Sometimes the “knapsack of privilege” that a man wears is living in a sexist society and getting away with rape or abuse or derogatory treatment, other times it can be as subtle as walking down a street alone at night, when most women would have some legitimate concern about walking alone at night.

Violence against women will diminish when men relinquish the notion of having a superior position over women. Countless studies, including a 2013 in the Journal of Personality and Social Psychology, conclude that men experience a lower self-esteem when their partners succeed, much lower than when they failed. The study also revealed that women on the other hand, do not experience the same loss of self-esteem. Many men, in other words, feel inadequate as a man when they are economically and/or intellectually outperformed by their partner. According to Safe Haven Ministries, one of the reasons men batter is from the loss they feel when they are outperformed by their partner. However, with focused applied intention, batters can change!

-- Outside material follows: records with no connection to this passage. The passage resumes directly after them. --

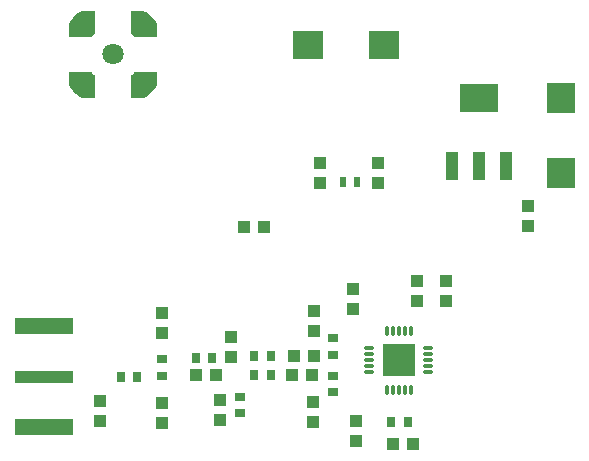
<source format=gtp>
G04 Layer_Color=8421504*
%FSLAX44Y44*%
%MOMM*%
G71*
G01*
G75*
%ADD10R,1.1000X1.0000*%
%ADD11R,1.0000X1.1000*%
%ADD12C,1.8000*%
%ADD13R,2.6000X2.4000*%
%ADD14R,0.9000X0.8000*%
%ADD15R,0.8000X0.9000*%
%ADD16R,5.0000X1.4000*%
%ADD17R,5.0000X1.0000*%
%ADD18R,1.0000X2.4000*%
%ADD19R,3.3000X2.4000*%
%ADD20R,2.4000X2.6000*%
%ADD21O,0.9000X0.3000*%
%ADD22O,0.3000X0.9000*%
%ADD23R,2.8000X2.8000*%
%ADD24R,0.6000X0.9000*%
G36*
X121250Y426130D02*
Y426130D01*
X120325Y424354D01*
X117957Y421124D01*
X115126Y418293D01*
X111896Y415925D01*
X110120Y415000D01*
X99249Y415000D01*
Y433999D01*
X99249D01*
X99741Y434232D01*
X100645Y434836D01*
X101413Y435604D01*
X102017Y436507D01*
X102249Y436999D01*
X121250Y437000D01*
Y426130D01*
D02*
G37*
G36*
X66482Y436509D02*
X67085Y435606D01*
X67854Y434837D01*
X68757Y434233D01*
X69249Y434001D01*
X69250Y415000D01*
X58380D01*
X58380Y415000D01*
X56604Y415925D01*
X53374Y418293D01*
X50543Y421124D01*
X48175Y424354D01*
X47250Y426130D01*
X47250Y437001D01*
X66249D01*
X66482Y436509D01*
D02*
G37*
G36*
X69251Y470001D02*
Y470001D01*
X68759Y469768D01*
X67856Y469165D01*
X67087Y468396D01*
X66483Y467493D01*
X66251Y467001D01*
X47250Y467000D01*
Y477870D01*
X47250D01*
X48175Y479646D01*
X50543Y482876D01*
X53374Y485707D01*
X56604Y488075D01*
X58380Y489000D01*
X69251D01*
Y470001D01*
D02*
G37*
G36*
X111896Y488075D02*
X115126Y485707D01*
X117957Y482876D01*
X120325Y479646D01*
X121250Y477870D01*
Y466999D01*
X102251D01*
X102251Y466999D01*
X102018Y467491D01*
X101414Y468395D01*
X100646Y469163D01*
X99742Y469767D01*
X99251Y469999D01*
X99250Y489000D01*
X110120D01*
X111896Y488075D01*
D02*
G37*
D10*
X195000Y305500D02*
D03*
X212000D02*
D03*
X338700Y121920D02*
D03*
X321700D02*
D03*
X171710Y180340D02*
D03*
X154710D02*
D03*
X254880Y196850D02*
D03*
X237880D02*
D03*
X252990Y180340D02*
D03*
X235990D02*
D03*
D11*
X309000Y360250D02*
D03*
Y343250D02*
D03*
X366000Y242750D02*
D03*
Y259750D02*
D03*
X436000Y323500D02*
D03*
Y306500D02*
D03*
X290000Y141500D02*
D03*
Y124500D02*
D03*
X341630Y259960D02*
D03*
Y242960D02*
D03*
X253500Y157250D02*
D03*
Y140250D02*
D03*
X184150Y195970D02*
D03*
Y212970D02*
D03*
X174640Y142630D02*
D03*
Y159630D02*
D03*
X125730Y216290D02*
D03*
Y233290D02*
D03*
Y157090D02*
D03*
Y140090D02*
D03*
X73660Y158360D02*
D03*
Y141360D02*
D03*
X254750Y234750D02*
D03*
Y217750D02*
D03*
X287500Y236500D02*
D03*
Y253500D02*
D03*
X259750Y360250D02*
D03*
Y343250D02*
D03*
D12*
X109250Y477000D02*
D03*
Y427000D02*
D03*
X59250D02*
D03*
Y477000D02*
D03*
X84250Y452000D02*
D03*
D13*
X313750Y459750D02*
D03*
X249750D02*
D03*
D14*
X270510Y179720D02*
D03*
Y165720D02*
D03*
X125730Y193690D02*
D03*
Y179690D02*
D03*
X191770Y161940D02*
D03*
Y147940D02*
D03*
X270510Y211470D02*
D03*
Y197470D02*
D03*
D15*
X104750Y179000D02*
D03*
X90750D02*
D03*
X217850Y180340D02*
D03*
X203850D02*
D03*
X217820Y196850D02*
D03*
X203820D02*
D03*
X168250Y195000D02*
D03*
X154250D02*
D03*
X333750Y141000D02*
D03*
X319750D02*
D03*
D16*
X25500Y221500D02*
D03*
Y136500D02*
D03*
D17*
Y179000D02*
D03*
D18*
X371250Y357250D02*
D03*
X394250D02*
D03*
X417250D02*
D03*
D19*
X394250Y415250D02*
D03*
D20*
X463250Y351250D02*
D03*
Y415250D02*
D03*
D21*
X301390Y203040D02*
D03*
Y198040D02*
D03*
Y193040D02*
D03*
Y188040D02*
D03*
Y183040D02*
D03*
X351390D02*
D03*
Y188040D02*
D03*
Y193040D02*
D03*
Y198040D02*
D03*
Y203040D02*
D03*
D22*
X316390Y168040D02*
D03*
X321390D02*
D03*
X326390D02*
D03*
X331390D02*
D03*
X336390D02*
D03*
Y218040D02*
D03*
X331390D02*
D03*
X326390D02*
D03*
X321390D02*
D03*
X316390D02*
D03*
D23*
X326390Y193040D02*
D03*
D24*
X279000Y343500D02*
D03*
X291000D02*
D03*
M02*

</source>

Here are some tips men can use to transform themselves and produce a positive impact on their family, community, and culture:

Seeking nonviolent means to resolve conflict (from the wheel of nonviolence).

  1. Negotiation and Fairness: Be willing to change, to compromise, to find ways that are mutually satisfying within the relationship.
  2. Nonthreatening behavior: Allow your significant other to be who they are without making them feel threatened or belittled over it.
  3. Respect: Listening to your spouse non-judgementally, value her opinion, affirm her emotions. Be understanding.
  4. Share Responsibilities: Agree on a fair distribution of work.
  5. Economic Partnership: Make financial decisions together. Make sure both partners benefit from financial arrangements.
  6. Honesty and Accountability: Admit being wrong, accept responsibility for your actions, communicate truthfully and openly.
  7. Trust and Support: Support her goals, respect her right to her own feelings, friends, activities, and opinions.

Commit yourself to respect, nurture, encourage and uphold you and your spouse’s physical, mental, emotional, spiritual, and psychological well-being, each and every day.